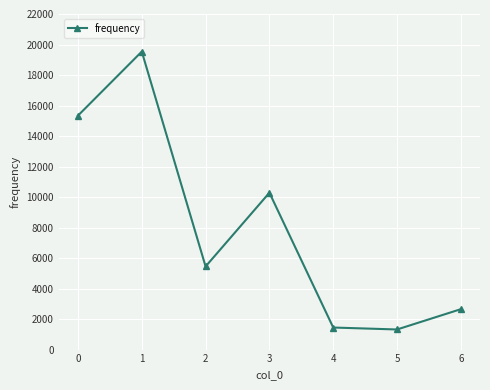

Reading left to right, what are all the values shown in this chart?

15338	19536	5448	10284	1446	1318	2650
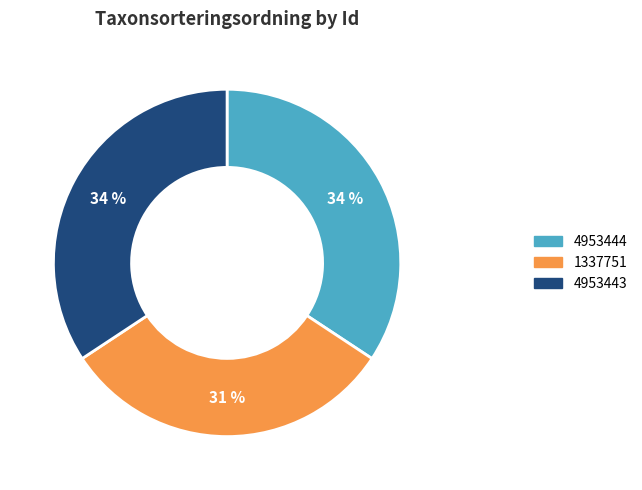

To the nearest percent, what portion does 4953444 represent?

34%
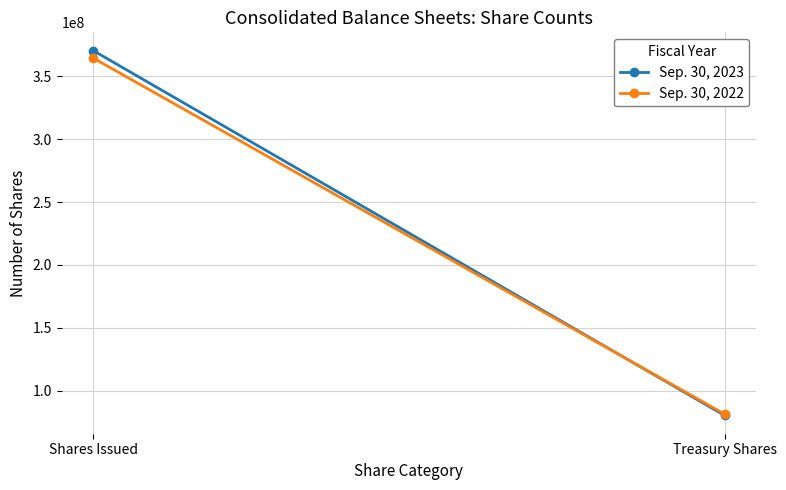

Between Treasury Shares and Shares Issued, which is larger?

Shares Issued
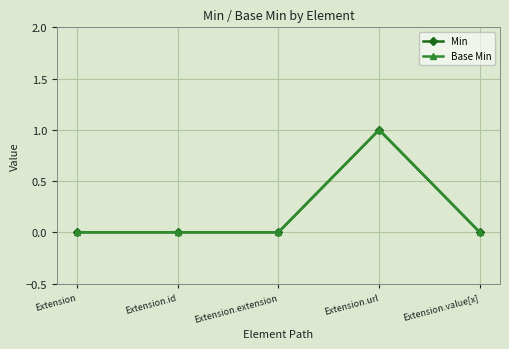

Reading left to right, what are all the values shown in this chart?

Min: Extension=0	Extension.id=0	Extension.extension=0	Extension.url=1	Extension.value[x]=0
Base Min: Extension=0	Extension.id=0	Extension.extension=0	Extension.url=1	Extension.value[x]=0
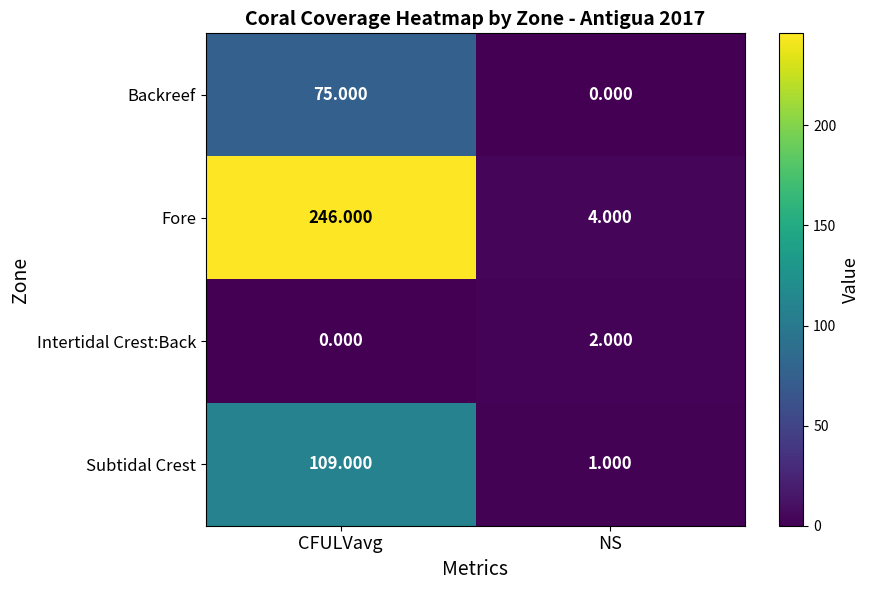

Which series has the widest spread of values?

Fore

Work instructions:
How many of the lines above contain the string "Issued"? Case counts. Reply with the number only.

Task answer:
2